▶ Instructions to follow
Return the data below exactly, but only from the line containing "21: (804, 91, 0.44)" through the line containing "46: (118, 293, 0.34)", with both of those lines included.

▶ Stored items
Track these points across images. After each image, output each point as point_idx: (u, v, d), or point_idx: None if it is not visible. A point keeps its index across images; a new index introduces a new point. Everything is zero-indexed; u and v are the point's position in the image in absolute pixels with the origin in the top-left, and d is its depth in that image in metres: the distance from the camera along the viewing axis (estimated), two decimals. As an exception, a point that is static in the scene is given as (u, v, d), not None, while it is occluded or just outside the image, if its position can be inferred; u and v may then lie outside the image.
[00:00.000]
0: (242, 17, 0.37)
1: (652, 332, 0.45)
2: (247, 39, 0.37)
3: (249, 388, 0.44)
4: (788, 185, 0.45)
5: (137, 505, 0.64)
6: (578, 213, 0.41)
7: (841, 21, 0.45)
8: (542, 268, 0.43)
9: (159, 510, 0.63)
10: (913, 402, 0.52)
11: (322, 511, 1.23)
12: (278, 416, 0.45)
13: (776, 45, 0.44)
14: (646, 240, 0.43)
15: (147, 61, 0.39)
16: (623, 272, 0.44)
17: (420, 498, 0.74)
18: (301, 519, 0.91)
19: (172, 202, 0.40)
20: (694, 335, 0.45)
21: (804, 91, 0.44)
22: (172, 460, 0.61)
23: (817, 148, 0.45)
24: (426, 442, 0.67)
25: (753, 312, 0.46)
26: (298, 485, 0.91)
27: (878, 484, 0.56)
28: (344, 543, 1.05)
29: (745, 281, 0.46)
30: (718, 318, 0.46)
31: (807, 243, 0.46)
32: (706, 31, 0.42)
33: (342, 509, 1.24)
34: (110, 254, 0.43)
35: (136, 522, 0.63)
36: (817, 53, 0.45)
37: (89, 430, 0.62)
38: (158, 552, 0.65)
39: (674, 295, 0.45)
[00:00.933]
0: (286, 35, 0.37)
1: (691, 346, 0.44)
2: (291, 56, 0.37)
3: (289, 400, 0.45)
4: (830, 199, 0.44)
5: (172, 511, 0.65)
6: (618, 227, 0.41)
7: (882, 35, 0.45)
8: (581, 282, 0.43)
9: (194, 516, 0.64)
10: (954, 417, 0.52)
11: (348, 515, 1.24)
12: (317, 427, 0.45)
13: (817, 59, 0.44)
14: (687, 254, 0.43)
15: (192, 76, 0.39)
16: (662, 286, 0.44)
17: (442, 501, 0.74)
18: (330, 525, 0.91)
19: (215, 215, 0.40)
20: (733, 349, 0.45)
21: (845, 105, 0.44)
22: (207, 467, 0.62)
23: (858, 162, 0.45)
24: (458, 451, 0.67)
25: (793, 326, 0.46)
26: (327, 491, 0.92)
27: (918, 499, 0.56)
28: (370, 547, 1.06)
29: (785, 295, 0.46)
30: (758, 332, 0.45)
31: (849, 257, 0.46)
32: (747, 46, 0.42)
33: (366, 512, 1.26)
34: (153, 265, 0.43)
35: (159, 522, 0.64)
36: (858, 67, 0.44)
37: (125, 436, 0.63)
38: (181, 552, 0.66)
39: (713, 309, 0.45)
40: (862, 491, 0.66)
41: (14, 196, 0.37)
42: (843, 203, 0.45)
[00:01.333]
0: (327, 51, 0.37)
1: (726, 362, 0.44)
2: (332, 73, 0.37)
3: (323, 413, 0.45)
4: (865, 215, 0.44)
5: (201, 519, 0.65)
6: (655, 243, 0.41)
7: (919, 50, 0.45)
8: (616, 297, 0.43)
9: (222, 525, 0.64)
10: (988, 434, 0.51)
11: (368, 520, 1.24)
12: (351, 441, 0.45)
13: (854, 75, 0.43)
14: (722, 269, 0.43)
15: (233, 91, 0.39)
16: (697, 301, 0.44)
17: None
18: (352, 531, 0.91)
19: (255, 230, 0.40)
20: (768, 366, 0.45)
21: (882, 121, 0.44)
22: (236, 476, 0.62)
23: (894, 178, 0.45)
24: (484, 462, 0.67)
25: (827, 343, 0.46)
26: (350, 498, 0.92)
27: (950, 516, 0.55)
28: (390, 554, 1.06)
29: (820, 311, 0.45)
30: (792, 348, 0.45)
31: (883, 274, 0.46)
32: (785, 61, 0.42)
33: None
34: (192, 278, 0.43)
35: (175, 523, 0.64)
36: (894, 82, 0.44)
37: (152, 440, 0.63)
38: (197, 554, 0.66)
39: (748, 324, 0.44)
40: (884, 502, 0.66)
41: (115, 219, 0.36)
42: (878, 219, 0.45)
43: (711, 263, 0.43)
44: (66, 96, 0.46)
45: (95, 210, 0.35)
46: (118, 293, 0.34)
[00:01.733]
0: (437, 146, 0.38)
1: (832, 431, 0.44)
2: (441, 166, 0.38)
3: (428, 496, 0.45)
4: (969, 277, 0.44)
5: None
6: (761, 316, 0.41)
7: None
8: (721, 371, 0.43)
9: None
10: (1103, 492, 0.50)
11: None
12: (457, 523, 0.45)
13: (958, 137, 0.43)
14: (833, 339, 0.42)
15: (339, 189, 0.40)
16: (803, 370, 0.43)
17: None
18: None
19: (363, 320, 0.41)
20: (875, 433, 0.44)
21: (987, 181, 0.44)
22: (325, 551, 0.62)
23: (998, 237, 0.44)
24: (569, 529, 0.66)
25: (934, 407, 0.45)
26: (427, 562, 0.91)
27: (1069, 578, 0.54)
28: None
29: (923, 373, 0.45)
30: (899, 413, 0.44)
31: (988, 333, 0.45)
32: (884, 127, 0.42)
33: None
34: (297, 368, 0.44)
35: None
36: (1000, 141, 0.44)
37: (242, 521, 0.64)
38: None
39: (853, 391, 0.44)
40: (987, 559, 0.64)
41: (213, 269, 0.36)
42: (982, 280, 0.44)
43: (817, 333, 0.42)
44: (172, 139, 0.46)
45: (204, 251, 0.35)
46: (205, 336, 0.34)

▶ Answer for the task
21: (804, 91, 0.44)
22: (172, 460, 0.61)
23: (817, 148, 0.45)
24: (426, 442, 0.67)
25: (753, 312, 0.46)
26: (298, 485, 0.91)
27: (878, 484, 0.56)
28: (344, 543, 1.05)
29: (745, 281, 0.46)
30: (718, 318, 0.46)
31: (807, 243, 0.46)
32: (706, 31, 0.42)
33: (342, 509, 1.24)
34: (110, 254, 0.43)
35: (136, 522, 0.63)
36: (817, 53, 0.45)
37: (89, 430, 0.62)
38: (158, 552, 0.65)
39: (674, 295, 0.45)
[00:00.933]
0: (286, 35, 0.37)
1: (691, 346, 0.44)
2: (291, 56, 0.37)
3: (289, 400, 0.45)
4: (830, 199, 0.44)
5: (172, 511, 0.65)
6: (618, 227, 0.41)
7: (882, 35, 0.45)
8: (581, 282, 0.43)
9: (194, 516, 0.64)
10: (954, 417, 0.52)
11: (348, 515, 1.24)
12: (317, 427, 0.45)
13: (817, 59, 0.44)
14: (687, 254, 0.43)
15: (192, 76, 0.39)
16: (662, 286, 0.44)
17: (442, 501, 0.74)
18: (330, 525, 0.91)
19: (215, 215, 0.40)
20: (733, 349, 0.45)
21: (845, 105, 0.44)
22: (207, 467, 0.62)
23: (858, 162, 0.45)
24: (458, 451, 0.67)
25: (793, 326, 0.46)
26: (327, 491, 0.92)
27: (918, 499, 0.56)
28: (370, 547, 1.06)
29: (785, 295, 0.46)
30: (758, 332, 0.45)
31: (849, 257, 0.46)
32: (747, 46, 0.42)
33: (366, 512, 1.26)
34: (153, 265, 0.43)
35: (159, 522, 0.64)
36: (858, 67, 0.44)
37: (125, 436, 0.63)
38: (181, 552, 0.66)
39: (713, 309, 0.45)
40: (862, 491, 0.66)
41: (14, 196, 0.37)
42: (843, 203, 0.45)
[00:01.333]
0: (327, 51, 0.37)
1: (726, 362, 0.44)
2: (332, 73, 0.37)
3: (323, 413, 0.45)
4: (865, 215, 0.44)
5: (201, 519, 0.65)
6: (655, 243, 0.41)
7: (919, 50, 0.45)
8: (616, 297, 0.43)
9: (222, 525, 0.64)
10: (988, 434, 0.51)
11: (368, 520, 1.24)
12: (351, 441, 0.45)
13: (854, 75, 0.43)
14: (722, 269, 0.43)
15: (233, 91, 0.39)
16: (697, 301, 0.44)
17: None
18: (352, 531, 0.91)
19: (255, 230, 0.40)
20: (768, 366, 0.45)
21: (882, 121, 0.44)
22: (236, 476, 0.62)
23: (894, 178, 0.45)
24: (484, 462, 0.67)
25: (827, 343, 0.46)
26: (350, 498, 0.92)
27: (950, 516, 0.55)
28: (390, 554, 1.06)
29: (820, 311, 0.45)
30: (792, 348, 0.45)
31: (883, 274, 0.46)
32: (785, 61, 0.42)
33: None
34: (192, 278, 0.43)
35: (175, 523, 0.64)
36: (894, 82, 0.44)
37: (152, 440, 0.63)
38: (197, 554, 0.66)
39: (748, 324, 0.44)
40: (884, 502, 0.66)
41: (115, 219, 0.36)
42: (878, 219, 0.45)
43: (711, 263, 0.43)
44: (66, 96, 0.46)
45: (95, 210, 0.35)
46: (118, 293, 0.34)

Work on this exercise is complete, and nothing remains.